Isabelle Faure, institutrice et directrice d'une école maternelle à Montignac en Dordogne, a commencé une grève de la faim le 10 avril dernier. C'est pour elle, un moyen de protester contre la fermeture d'une classe de son école à la rentrée.

Une directrice d'école engagée

À Montignac, Isabelle Faure a décidé de protester contre la fermeture d'une classe de son établissement en débutant une grève de la faim le 10 avril dernier.

L'institutrice dénonce des mesures « aberrantes en matière de carte scolaire ».

En effet, selon elle, elles entraineraient, à la rentrée 2012, la fermeture d'une classe, la suppression d'un poste de Rased spécialisé contre l'échec scolaire et un autre d'aide administrative dans son établissement.

Elle déclare «j’ai perdu 9 kilos. Ça commence à être un peu dur physiquement, mais le moral est très bon ».

Les effectifs de son école doivent passer de 80 à 90 élèves. Elle estime donc que travailler avec 30 élèves « ce n'est pas possible ».

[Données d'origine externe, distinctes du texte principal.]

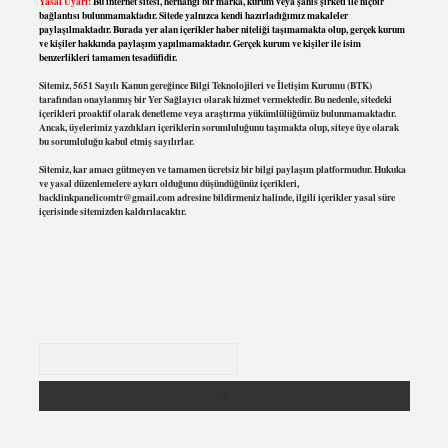
Yasal Uyarı:
Bu internet sitesi, herhangi bir marka, kurum veya şahıs şirketi ile hiçbir
bağlantısı bulunmamaktadır. Sitede yalnızca kendi hazırladığımız makaleler
paylaşılmaktadır. Burada yer alan içerikler haber niteliği taşımamakta olup, gerçek kurum
ve kişiler hakkında paylaşım yapılmamaktadır. Gerçek kurum ve kişiler ile isim
benzerlikleri tamamen tesadüfidir.
Sitemiz, 5651 Sayılı Kanun gereğince Bilgi Teknolojileri ve İletişim Kurumu (BTK)
tarafından onaylanmış bir Yer Sağlayıcı olarak hizmet vermektedir. Bu nedenle, sitedeki
içerikleri proaktif olarak denetleme veya araştırma yükümlülüğümüz bulunmamaktadır.
Ancak, üyelerimiz yazdıkları içeriklerin sorumluluğunu taşımakta olup, siteye üye olarak
bu sorumluluğu kabul etmiş sayılırlar.
Sitemiz, kar amacı gütmeyen ve tamamen ücretsiz bir bilgi paylaşım platformudur. Hukuka
ve yasal düzenlemelere aykırı olduğunu düşündüğünüz içerikleri,
backlinkpanelicomtr@gmail.com
adresine bildirmeniz halinde, ilgili içerikler yasal süre
içerisinde sitemizden kaldırılacaktır.
Arama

De nombreux parents d'élèves, des élus locaux et des enseignants lui apportent leurs soutiens. Une page Facebook a même été créée afin de relayer son action.

Suite à une rencontre entre l'inspectrice d'Académie et l'institutrice, il lui a été annoncé que pour le moment la fermeture de la classe était suspendue et qu'une décision définitive serait prise en septembre.

« Si les effectifs dépassent le prévisionnel, nous garderons la classe ouverte »

Le maire UMP de la commune, Laurent Mathieu, juge l'action de l'institutrice très inopportune. « Selon mes dernières prévisions, on aura les 90 élèves et la classe sera maintenue. »

Tout en fustigeant les enseignants qui « ont la descente facile dans la rue », il annonce que si l'inspection ne tient pas ses engagements, ce sera « la commune elle-même qui financera un poste sauvage d'enseignant ».